TRECHO SELECIONADO:
A Quarta-feira de Cinzas foi instituída há muito tempo na Igreja;
marca o início da Quaresma, tempo de penitência e oração mais intensa.
Para os antigos judeus se sentar sobre as cinzas já significava
arrependimento dos pecados e volta para Deus. As Cinzas bentas e
colocadas sobre as nossas cabeças nos fazem lembrar que vamos morrer;
que somos pó e que ao pó da terra voltaremos (cf. Gn 3, 19) para que
nosso corpo seja refeito por Deus de maneira gloriosa para não mais
perecer.
Qual é o sentido?
A intenção deste sacramental é levar-nos ao arrependimento dos
pecados, marcando o início da Quaresma; e fazer-nos lembrar que não
podemos nos apegar a esta vida achando que a felicidade plena possa ser
construída aqui. É uma ilusão perigosa. A morada definitiva é o céu.
A maioria das pessoas, mesmo os cristãos, passa a vida lutando para
“construir o céu na terra”. É um grande engano. Jamais construíremos o
céu na terra; jamais a felicidade será perfeita no vale em que o pecado
transformou num vale de lágrimas. Devemos, sim, lutar para deixar a vida
na terra cada vez melhor, mas sem a ilusão de que ficaremos sempre
aqui.
Deus dispôs tudo de modo que nada fosse sem fim aqui nesta vida. Qual
seria o desígnio do Senhor nisso? A cada dia de nossa vida temos de
renovar uma série de procedimentos: dormir, tomar banho, alimentar-nos,
etc… Tudo é precário, nada é duradouro, tudo deve ser repetido todos os
dias. A própria manutenção da vida depende do bater interminável do
coração e do respirar contínuo dos pulmões. Todo o organismo repete,
sem cessar, suas operações para a vida se manter. Tudo é transitório…
nada eterno. Toda criança se tornará um dia adulta e, depois, idosa.
Toda flor que se abre logo estará murcha; todo dia que nasce logo se
esvai… e assim tudo passa, tudo é transitório.
Por que será? Qual a razão de nada ser duradouro?
Compra-se uma camisa nova e, logo, já está surrada; compra-se um
carro novo e, logo, ele estará bastante rodado e vencido por novos
modelos, e assim por diante.
A razão inexorável dessa precariedade das coisas também está nos
planos de Deus. A marca da vida é a renovação. Tudo nasce, cresce, vive,
amadurece e morre. A razão profunda dessa realidade tão transitória é a
lição cotidiana que o Senhor nos quer dar de que esta vida é apenas uma
passagem, um aperfeiçoamento, em busca de uma vida duradoura, eterna,
perene.
Em cada flor que murcha e em cada homem que falece, sinto Deus nos
dizer: “Não se prendam a esta vida transitória. Preparem-se para aquela
que é eterna, quando tudo será duradouro, e nada precisará ser renovado
dia a dia.”
E isso mostra-nos também que a vida está em nós, mas não é nossa.
Quando vemos uma bela rosa murchar é como se ela estivesse nos dizendo
que a beleza está nela, mas não lhe pertence.

DADOS FORNECIDOS:
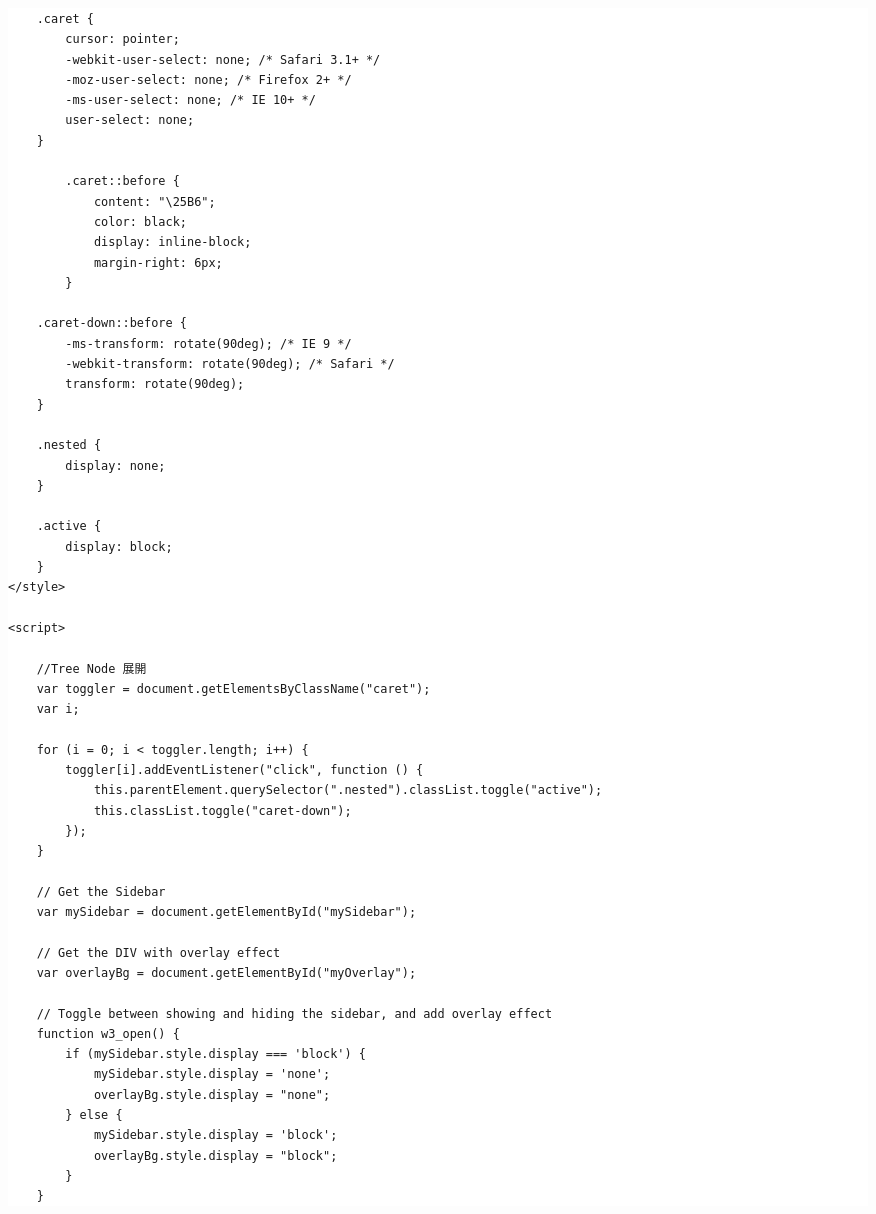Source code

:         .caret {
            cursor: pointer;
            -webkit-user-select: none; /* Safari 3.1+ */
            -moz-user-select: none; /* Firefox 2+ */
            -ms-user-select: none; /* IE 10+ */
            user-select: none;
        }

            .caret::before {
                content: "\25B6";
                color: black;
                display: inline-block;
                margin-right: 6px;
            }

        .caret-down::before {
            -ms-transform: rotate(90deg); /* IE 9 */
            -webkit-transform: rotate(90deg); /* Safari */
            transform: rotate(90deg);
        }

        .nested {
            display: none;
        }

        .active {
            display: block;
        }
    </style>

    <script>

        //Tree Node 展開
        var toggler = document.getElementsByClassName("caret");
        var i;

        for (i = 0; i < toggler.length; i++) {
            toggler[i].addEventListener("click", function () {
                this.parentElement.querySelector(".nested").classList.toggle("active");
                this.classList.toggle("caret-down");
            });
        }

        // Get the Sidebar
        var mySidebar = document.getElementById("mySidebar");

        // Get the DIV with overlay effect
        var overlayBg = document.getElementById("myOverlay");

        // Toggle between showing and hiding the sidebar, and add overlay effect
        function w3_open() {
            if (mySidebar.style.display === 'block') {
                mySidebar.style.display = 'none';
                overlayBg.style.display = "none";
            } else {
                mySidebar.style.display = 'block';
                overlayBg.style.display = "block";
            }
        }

CONJUNTO DE TAREFAS:
**a.** Segundo o trecho sobre a Quarta-feira de Cinzas, o que significava para os antigos judeus se sentar sobre as cinzas?
**b.** Por favor, reescreva a passagem do trecho sobre a Quarta-feira de Cinzas que vai de "A Quarta-feira de" a "é o sentido?", trocando "Quaresma" por "Quaresma cristã".
**c.** Passe para o inglês esta frase do trecho sobre a Quarta-feira de Cinzas: "A marca da vida é a renovação."

RESPOSTAS ESCRITAS:
**a.** Significava arrependimento dos pecados e volta para Deus.

**b.**
A Quarta-feira de Cinzas foi instituída há muito tempo na Igreja;
marca o início da Quaresma cristã, tempo de penitência e oração mais intensa.
Para os antigos judeus se sentar sobre as cinzas já significava
arrependimento dos pecados e volta para Deus. As Cinzas bentas e
colocadas sobre as nossas cabeças nos fazem lembrar que vamos morrer;
que somos pó e que ao pó da terra voltaremos (cf. Gn 3, 19) para que
nosso corpo seja refeito por Deus de maneira gloriosa para não mais
perecer.
Qual é o sentido?

**c.** The mark of life is renewal.